Quando falamos genericamente em “música brasileira” ou em uma” política para a música” , devemos saber que estamos lidando com uma questão muito complexa, que envolve várias dimensões dessa importante atividade econômica e cultural.   Talvez, o mais importante em um primeiro momento seja modificar o paradigma segundo o qual a cultura é mera coadjuvante no jogo da política brasileira. Desconhecer o papel estratégico da atividade cultural , e mais ainda, seu papel econômico,  é um erro  que precisamos urgentemente corrigir.
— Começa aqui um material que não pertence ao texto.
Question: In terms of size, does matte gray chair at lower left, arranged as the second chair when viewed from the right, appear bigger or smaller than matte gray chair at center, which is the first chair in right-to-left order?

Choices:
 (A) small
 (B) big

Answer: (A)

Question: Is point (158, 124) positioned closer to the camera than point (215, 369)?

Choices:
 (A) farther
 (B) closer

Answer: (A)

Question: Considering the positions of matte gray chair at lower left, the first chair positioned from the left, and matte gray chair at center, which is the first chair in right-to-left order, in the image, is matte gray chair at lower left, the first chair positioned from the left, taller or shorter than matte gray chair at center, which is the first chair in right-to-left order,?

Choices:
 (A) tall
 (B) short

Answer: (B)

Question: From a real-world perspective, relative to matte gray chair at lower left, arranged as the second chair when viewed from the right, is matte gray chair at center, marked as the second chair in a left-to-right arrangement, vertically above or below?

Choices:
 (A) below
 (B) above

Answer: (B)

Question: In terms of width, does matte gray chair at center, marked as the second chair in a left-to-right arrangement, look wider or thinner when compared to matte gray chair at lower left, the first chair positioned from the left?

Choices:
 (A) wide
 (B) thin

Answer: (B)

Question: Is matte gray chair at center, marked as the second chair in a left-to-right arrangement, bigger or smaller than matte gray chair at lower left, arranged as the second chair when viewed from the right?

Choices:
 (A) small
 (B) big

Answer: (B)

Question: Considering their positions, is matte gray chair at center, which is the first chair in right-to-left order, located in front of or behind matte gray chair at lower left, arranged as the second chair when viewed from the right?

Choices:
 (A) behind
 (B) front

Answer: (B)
Os sucessivos governos têm mostrado dificuldades em compreender a dimensão da atividade cultural e sua importância para nossa sociedade . Tal dificuldade se faz patente em algumas questões básicas como a própria dotação orçamentária da União, muito aquém do mínimo sugerido pela Unesco de 1% para a Cultura.  Ou ainda por uma presença frágil do MinC em questões fundamentais para a nossa cultura, como por exemplo a discussão do conceito que vai nortear a programação das TVs e rádios públicas.Sem verba suficiente e sem participação mais decisiva em questões vitais, o MinC tem dificuldades pra levar adiante as grandes tarefas que se fazem necessárias.

Reflexo dessa falta de estrutura, a música está hoje circunscrita a um departamento dentro da Funarte, o Cemus,  que deveria dar conta da política pública para a música no país. Ora, confinar essa tarefa em um pequeno centro sem recursos próprios, sem estrutura físíca e nem recursos humanos compatíveis, vem a ser um sub-dimensionamento inaceitável da atividade musical em nosso país. Até porque, tal atividade envolve setores muito diversos, o que lhe confere uma complexidade muito grande, e exige, evidentemente, uma estrutura igualmente complexa para lidar com todas as suas facetas.

Reverter esse quadro e demonstrar que a música precisa sim ter um espaço na agenda política do País, é tarefa primordial de todo artista preocupado com os rumos de nossa música e com os rumos do Brasil.